I told my driver I'd spend the day on foot and walked around. Found a beautiful temple up north covered in monkeys. Everyone was feeding them bananas, some of them were noticeably fat. The cripples who had had their limbs blown off by landmines in the jungle begging for change splayed out motionlessly on the ground on the same path didn't have quite the same novelty appeal for tourists; their rib-cages were quite visible. But other than that, their lifestyles were all quite similar. Just hanging out in the park all day and all night in front of an ancient temple left over from the country's better times, dependent on the fast little charities of strangers for survival. That monkey had it pretty sweet- it was like one of the only obese life-forms in the whole city, maybe the country. "Man," I said to the fat monkey as he knawed on a banana half. "Wouldn't that guy with no leg over there just kill to be you."
I climbed to the top of the temple and let a guy persuade me to pay him a dollar to free two birds. He handed them to me from out of the cage, and their little bodies trembled in my hands. I opened my palm and up they went in the sky. I had just paid him out of sympathy, but there really was something poetic about it when I saw it.

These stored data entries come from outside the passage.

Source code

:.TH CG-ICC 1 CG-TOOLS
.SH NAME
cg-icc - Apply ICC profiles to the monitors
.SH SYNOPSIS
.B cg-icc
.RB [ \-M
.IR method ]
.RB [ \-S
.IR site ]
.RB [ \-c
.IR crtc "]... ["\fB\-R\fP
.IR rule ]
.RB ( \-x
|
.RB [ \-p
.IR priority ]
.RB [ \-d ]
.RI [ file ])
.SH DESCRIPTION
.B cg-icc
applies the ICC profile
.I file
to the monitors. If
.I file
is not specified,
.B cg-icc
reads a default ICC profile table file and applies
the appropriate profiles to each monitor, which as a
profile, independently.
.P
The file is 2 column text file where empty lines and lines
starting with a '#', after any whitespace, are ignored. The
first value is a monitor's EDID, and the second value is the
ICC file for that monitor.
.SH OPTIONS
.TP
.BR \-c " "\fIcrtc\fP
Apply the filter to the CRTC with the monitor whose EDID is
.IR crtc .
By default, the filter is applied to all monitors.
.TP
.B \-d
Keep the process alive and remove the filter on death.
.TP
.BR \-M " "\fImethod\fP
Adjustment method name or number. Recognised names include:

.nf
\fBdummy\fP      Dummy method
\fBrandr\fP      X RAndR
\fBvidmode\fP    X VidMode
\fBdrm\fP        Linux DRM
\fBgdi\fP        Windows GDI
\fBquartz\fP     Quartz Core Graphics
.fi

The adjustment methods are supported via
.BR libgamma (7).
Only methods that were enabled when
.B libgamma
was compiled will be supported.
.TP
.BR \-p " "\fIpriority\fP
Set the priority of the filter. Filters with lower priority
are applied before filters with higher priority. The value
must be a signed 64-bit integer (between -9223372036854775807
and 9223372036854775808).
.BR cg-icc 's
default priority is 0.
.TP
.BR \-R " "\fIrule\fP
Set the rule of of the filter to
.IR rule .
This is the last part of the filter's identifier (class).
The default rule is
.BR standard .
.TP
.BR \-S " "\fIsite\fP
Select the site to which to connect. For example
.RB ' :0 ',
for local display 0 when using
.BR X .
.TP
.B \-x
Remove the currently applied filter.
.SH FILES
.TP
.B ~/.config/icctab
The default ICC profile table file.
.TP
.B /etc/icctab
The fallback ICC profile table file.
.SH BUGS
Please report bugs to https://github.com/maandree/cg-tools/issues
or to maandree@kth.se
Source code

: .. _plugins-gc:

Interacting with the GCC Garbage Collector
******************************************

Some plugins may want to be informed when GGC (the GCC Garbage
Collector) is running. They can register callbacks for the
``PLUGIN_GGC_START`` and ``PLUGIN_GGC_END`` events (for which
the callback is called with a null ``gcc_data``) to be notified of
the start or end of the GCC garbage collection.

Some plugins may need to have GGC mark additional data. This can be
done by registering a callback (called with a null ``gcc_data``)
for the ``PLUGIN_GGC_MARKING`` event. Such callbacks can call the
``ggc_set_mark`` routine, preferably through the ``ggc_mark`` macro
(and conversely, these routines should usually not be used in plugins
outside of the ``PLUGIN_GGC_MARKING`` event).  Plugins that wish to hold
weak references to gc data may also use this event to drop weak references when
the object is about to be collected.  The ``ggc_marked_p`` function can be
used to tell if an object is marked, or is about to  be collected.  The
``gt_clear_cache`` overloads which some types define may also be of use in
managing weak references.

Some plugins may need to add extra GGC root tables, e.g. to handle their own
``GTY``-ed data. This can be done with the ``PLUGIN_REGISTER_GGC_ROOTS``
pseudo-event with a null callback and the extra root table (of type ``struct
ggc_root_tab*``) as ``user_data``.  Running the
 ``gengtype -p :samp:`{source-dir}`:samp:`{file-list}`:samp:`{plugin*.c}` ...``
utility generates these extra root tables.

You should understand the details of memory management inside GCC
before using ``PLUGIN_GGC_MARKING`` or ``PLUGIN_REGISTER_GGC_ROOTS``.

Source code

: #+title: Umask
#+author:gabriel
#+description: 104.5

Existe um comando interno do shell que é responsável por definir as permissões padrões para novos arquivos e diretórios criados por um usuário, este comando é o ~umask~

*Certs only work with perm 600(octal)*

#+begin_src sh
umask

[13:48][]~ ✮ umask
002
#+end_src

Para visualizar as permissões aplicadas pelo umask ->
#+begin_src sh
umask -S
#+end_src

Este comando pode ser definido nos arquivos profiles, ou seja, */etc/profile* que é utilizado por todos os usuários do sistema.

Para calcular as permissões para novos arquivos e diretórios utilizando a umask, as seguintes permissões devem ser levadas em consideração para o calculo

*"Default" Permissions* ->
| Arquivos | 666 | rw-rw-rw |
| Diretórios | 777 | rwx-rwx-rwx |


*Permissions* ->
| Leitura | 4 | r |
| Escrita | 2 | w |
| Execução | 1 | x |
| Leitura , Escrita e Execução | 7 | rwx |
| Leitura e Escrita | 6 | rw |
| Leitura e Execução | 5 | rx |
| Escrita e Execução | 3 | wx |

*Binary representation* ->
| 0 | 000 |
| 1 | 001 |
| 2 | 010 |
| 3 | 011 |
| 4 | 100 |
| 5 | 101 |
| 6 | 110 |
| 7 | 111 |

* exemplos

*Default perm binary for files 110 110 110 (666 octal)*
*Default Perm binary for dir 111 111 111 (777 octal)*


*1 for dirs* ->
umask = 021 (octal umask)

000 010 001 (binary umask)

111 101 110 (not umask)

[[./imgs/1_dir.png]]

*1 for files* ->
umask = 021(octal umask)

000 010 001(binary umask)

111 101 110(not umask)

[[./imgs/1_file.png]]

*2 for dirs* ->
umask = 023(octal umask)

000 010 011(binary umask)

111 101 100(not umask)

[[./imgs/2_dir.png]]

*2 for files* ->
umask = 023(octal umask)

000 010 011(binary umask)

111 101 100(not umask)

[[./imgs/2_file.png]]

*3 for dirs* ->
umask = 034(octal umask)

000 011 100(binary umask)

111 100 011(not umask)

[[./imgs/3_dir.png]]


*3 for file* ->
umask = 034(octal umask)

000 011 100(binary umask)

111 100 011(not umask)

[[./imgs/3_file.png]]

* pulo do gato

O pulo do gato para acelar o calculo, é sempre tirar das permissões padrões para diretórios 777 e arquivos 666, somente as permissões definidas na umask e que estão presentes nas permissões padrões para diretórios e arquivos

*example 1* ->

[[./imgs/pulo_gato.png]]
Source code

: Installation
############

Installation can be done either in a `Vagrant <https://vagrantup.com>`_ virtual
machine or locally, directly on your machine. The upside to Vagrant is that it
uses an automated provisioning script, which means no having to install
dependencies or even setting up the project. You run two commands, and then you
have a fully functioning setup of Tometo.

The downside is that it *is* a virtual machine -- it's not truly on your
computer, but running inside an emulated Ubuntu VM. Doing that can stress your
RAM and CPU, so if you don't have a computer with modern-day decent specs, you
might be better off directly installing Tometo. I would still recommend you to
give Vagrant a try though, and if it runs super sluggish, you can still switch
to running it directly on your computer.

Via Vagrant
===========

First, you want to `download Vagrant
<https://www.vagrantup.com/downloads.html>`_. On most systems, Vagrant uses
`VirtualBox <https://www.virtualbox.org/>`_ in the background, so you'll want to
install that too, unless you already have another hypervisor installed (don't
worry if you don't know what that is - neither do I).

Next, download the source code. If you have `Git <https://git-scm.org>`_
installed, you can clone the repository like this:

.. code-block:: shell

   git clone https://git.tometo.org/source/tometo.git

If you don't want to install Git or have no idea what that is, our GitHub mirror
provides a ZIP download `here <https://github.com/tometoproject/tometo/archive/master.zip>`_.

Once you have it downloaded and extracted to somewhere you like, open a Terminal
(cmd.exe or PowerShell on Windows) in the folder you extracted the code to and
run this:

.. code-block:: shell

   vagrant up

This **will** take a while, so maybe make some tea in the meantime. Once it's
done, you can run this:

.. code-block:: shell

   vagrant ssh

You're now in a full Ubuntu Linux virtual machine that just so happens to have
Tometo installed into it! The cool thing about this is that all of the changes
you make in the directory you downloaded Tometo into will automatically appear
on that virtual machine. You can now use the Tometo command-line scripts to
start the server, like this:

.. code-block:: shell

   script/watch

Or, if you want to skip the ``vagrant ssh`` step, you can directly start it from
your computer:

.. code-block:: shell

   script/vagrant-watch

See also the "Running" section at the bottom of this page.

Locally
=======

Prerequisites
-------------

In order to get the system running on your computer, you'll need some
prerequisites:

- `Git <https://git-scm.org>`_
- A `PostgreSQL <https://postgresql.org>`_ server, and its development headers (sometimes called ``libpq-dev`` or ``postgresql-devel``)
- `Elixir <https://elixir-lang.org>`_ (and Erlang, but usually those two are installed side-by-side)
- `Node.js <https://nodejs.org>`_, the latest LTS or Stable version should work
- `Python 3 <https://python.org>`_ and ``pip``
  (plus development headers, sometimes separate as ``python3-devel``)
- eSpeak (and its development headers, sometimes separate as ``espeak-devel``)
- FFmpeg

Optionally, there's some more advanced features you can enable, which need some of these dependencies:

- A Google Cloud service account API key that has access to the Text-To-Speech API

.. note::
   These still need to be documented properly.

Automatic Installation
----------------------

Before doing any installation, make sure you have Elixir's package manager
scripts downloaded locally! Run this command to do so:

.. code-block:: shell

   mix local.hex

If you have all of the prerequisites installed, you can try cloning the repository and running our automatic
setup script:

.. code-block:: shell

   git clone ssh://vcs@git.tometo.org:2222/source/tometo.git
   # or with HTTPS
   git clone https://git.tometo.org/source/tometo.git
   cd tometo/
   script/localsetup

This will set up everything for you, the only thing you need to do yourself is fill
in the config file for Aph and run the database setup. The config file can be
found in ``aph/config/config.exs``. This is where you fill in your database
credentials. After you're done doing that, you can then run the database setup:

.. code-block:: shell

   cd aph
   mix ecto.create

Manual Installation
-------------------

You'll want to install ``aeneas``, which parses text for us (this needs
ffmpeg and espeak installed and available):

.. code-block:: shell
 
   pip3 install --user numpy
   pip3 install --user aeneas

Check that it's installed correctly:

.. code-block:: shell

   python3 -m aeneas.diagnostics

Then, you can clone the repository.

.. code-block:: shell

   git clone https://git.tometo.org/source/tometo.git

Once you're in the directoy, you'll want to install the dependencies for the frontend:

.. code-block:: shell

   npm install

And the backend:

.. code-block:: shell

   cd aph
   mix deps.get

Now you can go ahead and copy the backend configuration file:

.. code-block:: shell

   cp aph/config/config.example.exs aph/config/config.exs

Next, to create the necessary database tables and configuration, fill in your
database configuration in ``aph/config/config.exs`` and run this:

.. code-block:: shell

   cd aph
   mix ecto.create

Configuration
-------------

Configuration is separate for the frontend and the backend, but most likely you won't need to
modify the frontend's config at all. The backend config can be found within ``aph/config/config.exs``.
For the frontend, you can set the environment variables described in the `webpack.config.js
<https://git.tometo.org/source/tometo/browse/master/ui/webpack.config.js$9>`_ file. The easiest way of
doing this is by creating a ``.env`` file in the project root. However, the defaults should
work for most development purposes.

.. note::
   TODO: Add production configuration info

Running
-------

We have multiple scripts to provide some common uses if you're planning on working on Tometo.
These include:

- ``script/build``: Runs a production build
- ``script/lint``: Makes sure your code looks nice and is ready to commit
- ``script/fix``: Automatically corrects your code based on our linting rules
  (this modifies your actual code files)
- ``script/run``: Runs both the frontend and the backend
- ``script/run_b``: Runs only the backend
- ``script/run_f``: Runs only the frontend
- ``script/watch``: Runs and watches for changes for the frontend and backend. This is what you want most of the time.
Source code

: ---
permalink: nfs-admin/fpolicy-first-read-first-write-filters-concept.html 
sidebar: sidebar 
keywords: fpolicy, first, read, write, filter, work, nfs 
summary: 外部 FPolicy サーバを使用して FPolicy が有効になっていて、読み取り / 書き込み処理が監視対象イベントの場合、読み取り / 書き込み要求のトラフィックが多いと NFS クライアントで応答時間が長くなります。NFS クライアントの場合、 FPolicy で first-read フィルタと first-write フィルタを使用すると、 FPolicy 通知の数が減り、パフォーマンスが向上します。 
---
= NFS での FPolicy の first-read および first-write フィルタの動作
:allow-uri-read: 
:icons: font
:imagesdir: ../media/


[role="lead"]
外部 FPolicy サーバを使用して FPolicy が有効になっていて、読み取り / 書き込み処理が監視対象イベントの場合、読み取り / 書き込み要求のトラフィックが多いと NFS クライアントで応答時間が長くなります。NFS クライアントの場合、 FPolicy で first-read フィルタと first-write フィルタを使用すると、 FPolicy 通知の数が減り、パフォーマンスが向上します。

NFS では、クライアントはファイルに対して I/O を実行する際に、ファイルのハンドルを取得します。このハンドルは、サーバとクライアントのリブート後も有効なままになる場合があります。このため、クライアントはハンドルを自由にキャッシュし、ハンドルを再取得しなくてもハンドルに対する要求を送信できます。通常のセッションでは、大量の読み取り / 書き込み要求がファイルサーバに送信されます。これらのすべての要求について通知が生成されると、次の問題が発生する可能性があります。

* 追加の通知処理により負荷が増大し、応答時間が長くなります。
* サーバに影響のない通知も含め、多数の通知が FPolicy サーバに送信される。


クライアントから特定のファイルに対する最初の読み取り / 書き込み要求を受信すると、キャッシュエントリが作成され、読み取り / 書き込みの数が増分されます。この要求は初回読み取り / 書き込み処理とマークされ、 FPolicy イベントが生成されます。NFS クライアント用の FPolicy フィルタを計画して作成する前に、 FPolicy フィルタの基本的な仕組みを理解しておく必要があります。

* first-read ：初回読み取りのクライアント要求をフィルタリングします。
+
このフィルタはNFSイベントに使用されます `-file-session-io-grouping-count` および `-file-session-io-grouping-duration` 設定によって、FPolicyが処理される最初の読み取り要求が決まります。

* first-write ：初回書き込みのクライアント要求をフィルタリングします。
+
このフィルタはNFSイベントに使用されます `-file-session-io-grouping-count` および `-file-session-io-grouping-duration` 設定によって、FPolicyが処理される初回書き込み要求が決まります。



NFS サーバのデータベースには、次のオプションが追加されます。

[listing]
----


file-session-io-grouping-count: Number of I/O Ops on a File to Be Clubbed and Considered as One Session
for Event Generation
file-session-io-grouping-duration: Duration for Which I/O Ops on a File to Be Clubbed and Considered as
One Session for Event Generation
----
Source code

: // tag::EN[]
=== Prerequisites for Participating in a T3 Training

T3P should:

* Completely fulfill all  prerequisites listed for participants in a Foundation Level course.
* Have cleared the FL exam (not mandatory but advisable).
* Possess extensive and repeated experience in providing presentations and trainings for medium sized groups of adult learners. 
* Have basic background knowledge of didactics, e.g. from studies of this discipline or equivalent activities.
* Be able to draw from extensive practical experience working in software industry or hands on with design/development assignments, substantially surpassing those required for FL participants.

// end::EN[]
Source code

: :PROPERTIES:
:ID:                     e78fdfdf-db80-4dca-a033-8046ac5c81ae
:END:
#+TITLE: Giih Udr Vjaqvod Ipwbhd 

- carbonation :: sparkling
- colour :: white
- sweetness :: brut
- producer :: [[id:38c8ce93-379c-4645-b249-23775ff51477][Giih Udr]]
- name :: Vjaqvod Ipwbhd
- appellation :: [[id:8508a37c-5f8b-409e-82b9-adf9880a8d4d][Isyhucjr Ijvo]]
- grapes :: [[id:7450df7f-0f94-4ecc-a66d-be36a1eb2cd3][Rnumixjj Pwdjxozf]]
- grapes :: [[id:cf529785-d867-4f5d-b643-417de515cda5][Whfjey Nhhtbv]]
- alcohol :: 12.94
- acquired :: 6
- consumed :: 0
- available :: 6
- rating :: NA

Bought a bootleg copy of "Off the Rails in Phnom Penh" from a stall and leafed through the pictures. One showed the author at the russian market. My driver had reccomended I go there, but I already have one of those infinite egg-shaped babushka dolls, and I didn't want to waste money on knick-knacks, even cheap ones.
But that wasn't what he had in his hand in the picture. It was a bag of weed. A big bag of weed. Like, the size of his head.
"Score!" the caption read. "Two Dollars' worth"
You there! 2000 riel to take me to the russian market on your motor bike, now!"